We can write $x^{\frac{1}{2}}y^{\frac{1}{2}}=x^{\frac{1}{3}}y^{\frac{2}{3}},$

then divide by $x^{\frac{1}{3}}y^{\frac{1}{2}}$, assuming $x,y \neq 0$,to get

$x^{\frac{1}{6}} = y^{\frac{1}{6}}.$

Therefore

$x = y$

is a solution for $x, y >0$, along with $x=0$ or $y=0$.

This is perhaps more solutions than we might have first thought. Can you see why this happens? Try some numbers if you are not sure.

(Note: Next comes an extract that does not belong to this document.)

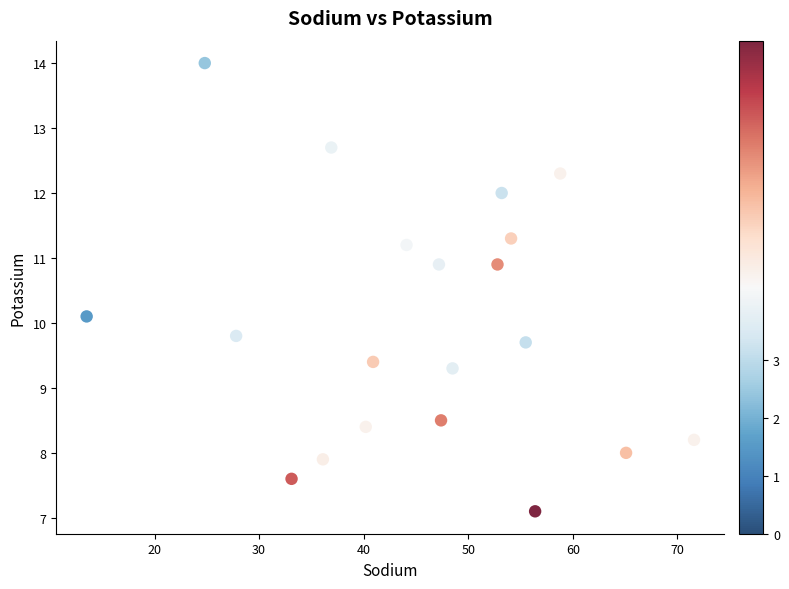

What Y value in the scatter plot is closest to 10?

10.1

1. $(xy)^{-2}= x^{2}y^{2}$

Once again, this is not true for all values, but may still be true for certain values of $x$ and $y$.

It can also be written

$\dfrac{1}{(xy)^2} = x^{2}y^{2},$

so we can see that if $x$ or $y$ was zero the left-hand side would not exist, therefore $x,y \neq0$.

We can multiply by $(xy)^{2}$

$1= x^4y^4,$

then take the fourth root. This gives us a positive and negative value so we get

$1 = xy \text{ or} -1 = xy,$

giving us the solutions

$x = \frac{1}{y} \text{ and } x = -\frac{1}{y}.$

1. $\left(\frac{x}{y}\right)^{-\frac{1}{3}} = x^{-\frac{1}{3}}y^{\frac{1}{3}}$

From the $\left(\frac{x}{y}\right)$ on the left hand side we can see that $y \neq0$, even though it could be on the right hand side.

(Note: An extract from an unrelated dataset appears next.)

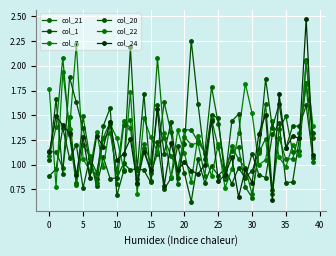

Where is the first local minimum for col_24?

15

On the right hand side we have $x^{-\frac{1}{3}}$ which is $\frac{1}{\sqrt[3]{x}}$ and so $x \neq0$.

Otherwise we can cube root any value so $x,y \in \mathbb{R}$ except for $x, y \neq0$ and the value of the expressions can also take any value except $0$.

1. $\left(\frac{x}{y}-\frac{1}{y}\right)^{\frac{1}{2}}= y^{-\frac{1}{2}}(x-1)^\frac{1}{2}$

On the left hand side we require $y \neq0$ and $\frac{x}{y}-\frac{1}{y} ≥ 0$, which implies that $x ≥ 1$or $x≤1$ depending on whether $y$ is positive or negative.

On the right hand side we have $y^{-\frac{1}{2}}$ which requires $y >0$, and $(x-1)^\frac{1}{2}$ which also requires $x ≥ 1$.

Putting these together gives us $y >0$ and $x≥1$ and the value of either side of the equation must be $≥0$.

Remember that although square rooting something gives us a positive and negative solution, the notation of ‘to the power of $\frac{1}{2}$’ denotes the principal root which is positive.